A new study by Schaller Consulting finds that the number of passengers transported by TNCs increased by 37 percent between 2016 and 2017 and is leading to increased traffic congestion in urban centers. The majority of TNC trips are concentrated in nine large metropolitan areas and also take the place of other non-auto forms of transportation (assuming they would have occurred at all). In fact, combined TNC and taxi passengers are expected to surpass local bus ridership by the end of this year. All of these impacts mean that TNCs—even taking shared-ride trips into account—put 2.6 new vehicle miles on city roadways for each mile of personal vehicle driving removed, a 160 percent increase.
Mobility Lab also weighed in with concerns over this rise in TNC usage in cities. They worry that TNCs may cause cities to defer needed improvements to their transit systems, assuming the former will solve the problem. Second, TNCs are lobbying to avoid regulation and to dictate transportation policy, much like automakers did decades ago. Based on the story of the rise of the automobile over the past hundred years, we know that cities must step in to regulate TNCs in order to meet their own transportation goals and implement their vision for their future.
The Schaller study does offer some worthy suggestions for sound policies that cities can pursue around TNC regulations that will reduce traffic. TNC trip fees that are high enough (albeit not yet politically viable)—perhaps $50 per hour in Manhattan, for example—would play a role in reducing the number of TNC vehicles. More holistic pricing affecting all vehicles—clearly what the TNC providers would prefer over special fees levied on their passengers—are even less politically viable, the study notes.
A useful report for cities considering trip fees and taxes on TNCs is a new Eno Center for Transportation report that looks at the practices of seven U.S. cities and twelve states.
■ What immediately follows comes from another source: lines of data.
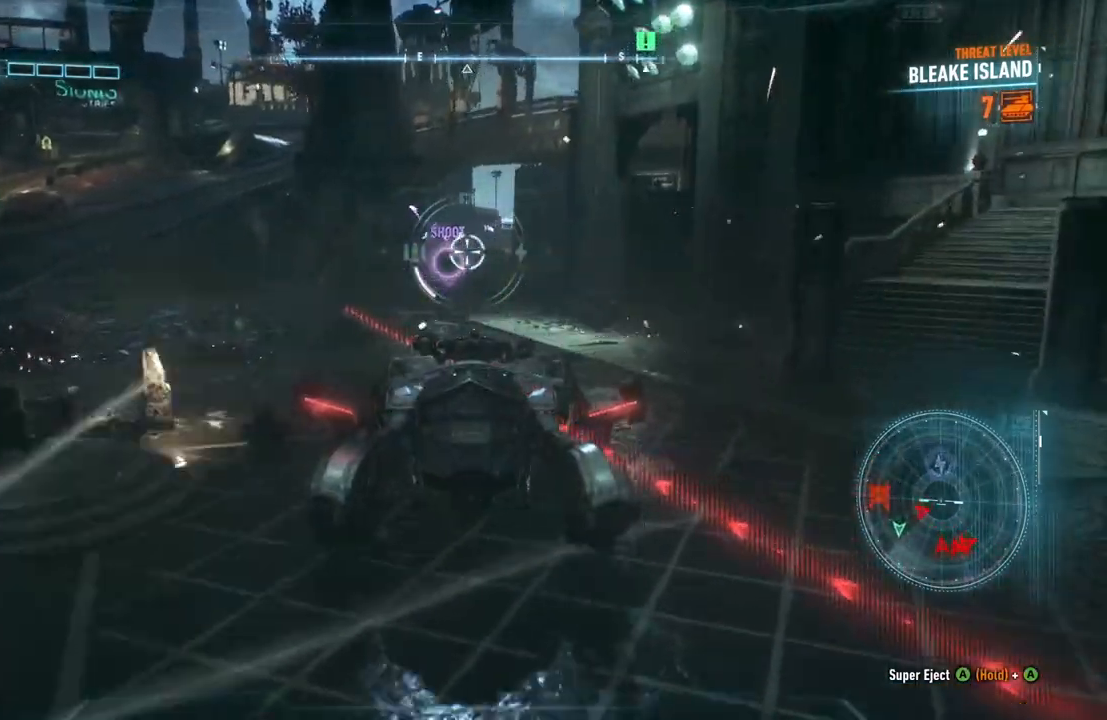
{"buttons": ["L2"], "left_stick": "left", "right_stick": "center", "events": [[117, "R2", "down"], [133, "left_stick", "left"], [133, "right_stick", "center"], [267, "R2", "up"], [317, "A", "down"], [433, "A", "up"]]}
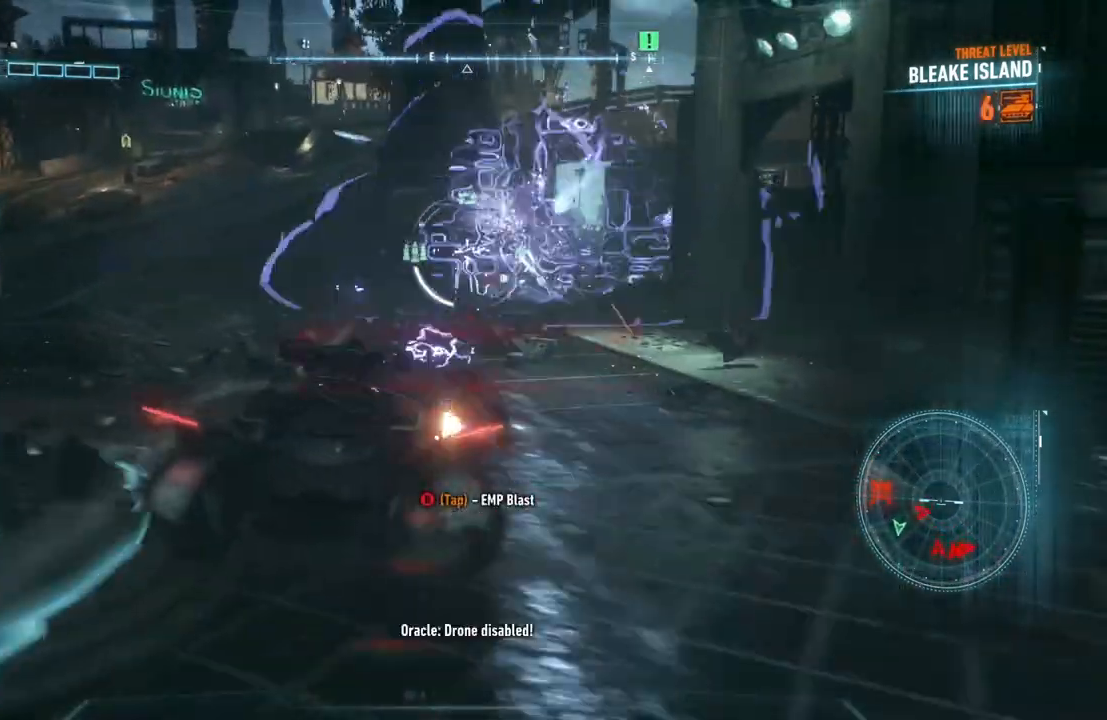
{"buttons": ["L2"], "left_stick": "up-left", "right_stick": "right", "events": [[17, "A", "down"], [133, "A", "up"], [233, "left_stick", "up-left"], [383, "right_stick", "right"]]}
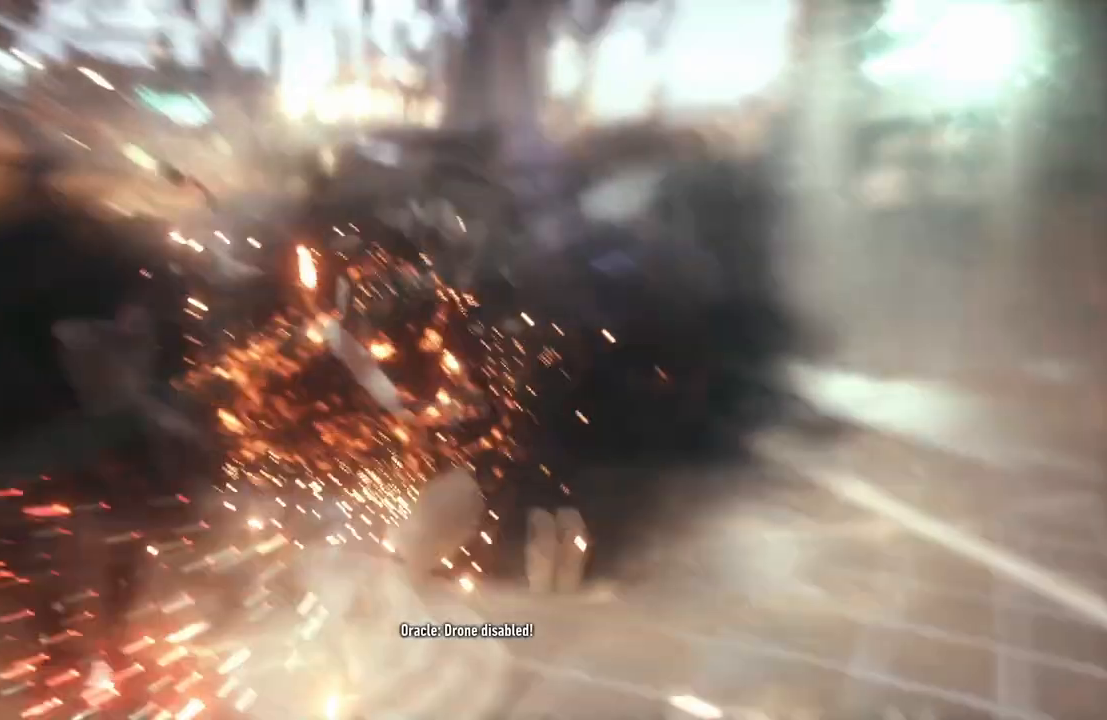
{"buttons": [], "left_stick": "center", "right_stick": "center", "events": [[67, "right_stick", "center"], [283, "left_stick", "center"], [350, "L2", "up"]]}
They suggest that this mode of transportation should not be treated as an exception to the norm around taxation. Instead they advocate for TNCs—as a now established presence within the transportation system—being integrated into the transportation system as a whole.
Beyond fees, the Schaller report discusses other tools to manage the additional traffic caused by increased TNC and taxi use. For example, bus lanes and traffic signal timing can help manage traffic in congested city centers. More critically, cities can mitigate traffic by:
- Discouraging personal vehicle use in congested areas via parking supply regulation or access restrictions at certain times of the day;
- Setting space-efficiency requirements for fleet-operated vehicles like TNCs and taxis, such as prioritizing high capacity transit, capping fleet vehicles, or mandating passenger occupancy levels; and
- Providing frequent high-capacity transit service.
Limiting access to TNCs isn’t necessarily the answer to reducing traffic congestion. With proper incentives, TNCs can fill an important gap as first mile, last mile connections to public transit, resulting in increased ridership of the latter. These two pieces of our transportation system can indeed coexist together well.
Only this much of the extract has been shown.